Giannetti contou que esteve duas vezes com Barbosa, no fim do ano passado, mas pouco ou nada falaram sobre economia. Conversaram mais sobre literatura. No primeiro encontro, após darem palestras em um seminário sobre as ações impetradas contra a Petrobras nos Estados Unidos, por conta do "petrolão", o ex-ministro contou que havia lido "Vícios Privados e Benefícios Públicos? A ética na riqueza das nações", livro de autoria do economista.
O segundo encontro foi no escritório de Barbosa, no Itaim, em São Paulo. Giannetti tinha o sonho de aproximá-lo de Marina Silva, pré-candidata à Presidência pelo Rede, para, eventualmente, ele ser o vice na chapa encabeçada por ela. A trajetória de ambos, que vieram de famílias pobres e venceram pela educação, representaria um ganho inestimável para o país. O ex-ministro do STF, porém, foi franco na manifestação de desinteresse pela proposta e a sondagem não prosperou. Falaram, porém, da biografia de Lima Barreto, que ambos haviam terminado de ler.
Todos os que conhecem Barbosa se impressionam com a sua cultura e aplicação. A Giannetti marcou, sobretudo, a compreensão de Barbosa da questão das desigualdades social, racial e de gênero.
Temas mais específicos, como reforma da Previdência, o forte desequilíbrio das contas públicas e privatização não tiveram, ainda, um posicionamento público do ex-ministro do STF. Para os que convivem com ele no dia a dia, esses são não assuntos costumeiros do ex-ministro. Mas, não há muitas dúvidas sobre o entendimento que ele tem a respeito, por exemplo, da distância que separa a previdência do trabalhador do setor privado e a do setor público. Ele trataria desse tema como uma expressão da desigualdade.

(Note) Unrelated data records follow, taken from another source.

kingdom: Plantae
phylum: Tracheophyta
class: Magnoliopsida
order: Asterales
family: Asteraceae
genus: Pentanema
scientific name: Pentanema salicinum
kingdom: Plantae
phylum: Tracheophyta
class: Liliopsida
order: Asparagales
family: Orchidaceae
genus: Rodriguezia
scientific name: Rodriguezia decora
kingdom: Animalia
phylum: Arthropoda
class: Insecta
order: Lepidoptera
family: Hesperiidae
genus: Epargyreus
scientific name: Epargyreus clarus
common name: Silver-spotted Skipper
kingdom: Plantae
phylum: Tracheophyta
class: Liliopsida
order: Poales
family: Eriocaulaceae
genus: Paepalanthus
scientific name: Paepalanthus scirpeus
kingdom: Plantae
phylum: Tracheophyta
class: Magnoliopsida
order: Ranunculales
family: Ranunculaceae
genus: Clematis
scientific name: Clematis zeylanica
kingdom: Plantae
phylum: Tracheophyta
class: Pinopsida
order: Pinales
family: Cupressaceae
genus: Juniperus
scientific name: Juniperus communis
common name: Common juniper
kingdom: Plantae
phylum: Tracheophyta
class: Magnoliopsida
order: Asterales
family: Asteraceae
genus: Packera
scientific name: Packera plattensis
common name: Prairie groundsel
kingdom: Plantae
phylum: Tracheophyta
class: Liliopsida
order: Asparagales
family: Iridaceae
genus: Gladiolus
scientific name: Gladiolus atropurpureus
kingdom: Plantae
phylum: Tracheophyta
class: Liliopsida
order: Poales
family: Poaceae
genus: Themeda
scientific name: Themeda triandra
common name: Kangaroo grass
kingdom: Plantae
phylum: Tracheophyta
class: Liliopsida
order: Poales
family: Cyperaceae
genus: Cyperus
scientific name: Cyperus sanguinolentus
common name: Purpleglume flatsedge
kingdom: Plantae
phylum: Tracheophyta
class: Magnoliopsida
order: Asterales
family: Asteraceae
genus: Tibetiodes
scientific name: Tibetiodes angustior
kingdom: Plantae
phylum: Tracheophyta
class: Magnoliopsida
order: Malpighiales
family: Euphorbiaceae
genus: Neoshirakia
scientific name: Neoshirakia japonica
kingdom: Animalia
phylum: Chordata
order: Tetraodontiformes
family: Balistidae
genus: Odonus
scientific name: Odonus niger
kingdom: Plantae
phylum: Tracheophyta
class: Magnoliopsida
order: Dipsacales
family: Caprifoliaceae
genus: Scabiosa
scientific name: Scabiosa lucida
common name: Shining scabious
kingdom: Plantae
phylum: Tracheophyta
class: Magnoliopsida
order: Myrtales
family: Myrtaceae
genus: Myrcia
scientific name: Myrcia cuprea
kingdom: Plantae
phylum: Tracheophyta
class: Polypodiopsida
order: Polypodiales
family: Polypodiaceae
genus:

A média da aposentadoria do trabalhador do setor privado é de cerca de R$ 1.300,00. A cifra sobe para R$ 7 mil no poder Executivo, para R$ 16 mil no Legislativo e para R$ 27 mil no Judiciário.
Uma referência do que pensa o ex-ministro pode ser encontrada no voto que ele deu a favor da cobrança da contribuição previdenciária dos inativos. Na sua gestão à frente do STF foi criado o Funpresp (fundo de previdência complementar do servidor) que hoje tem 10 mil participantes, lembrou um assessor. O preenchimento dos cargos de direção do Funpresp foi feito por indicações de uma empresa de "headhunter", disse essa mesma fonte.
A um amigo, Barbosa vira e mexe faz duras críticas à atuação das agências reguladoras. Sobretudo à Agência Nacional de Telecomunicações, que, segundo ele, não fiscaliza os serviços de telecomunicações, que, na sua opinião, são muito ruins e caros.
Na concepção dele, segundo fontes próximas, a subsistência material deve ser produzida pelo setor privado, usando o mercado, sendo que este tem que ser bem regulado.
Barbosa tem consciência de que falta ao país regras claras e previsíveis, assim como segurança jurídica para os investidores estrangeiros. Para os nacionais, também, mas os estrangeiros precisam estar seguros de que quando quiserem sair do país, não serão barrados por razões diversas.
Barbosa costuma dizer que o Poder Judiciário no Brasil é dos mais independentes do mundo. Os juízes, aqui, são concursados, gozam de autonomia e só não julgam quando não querem.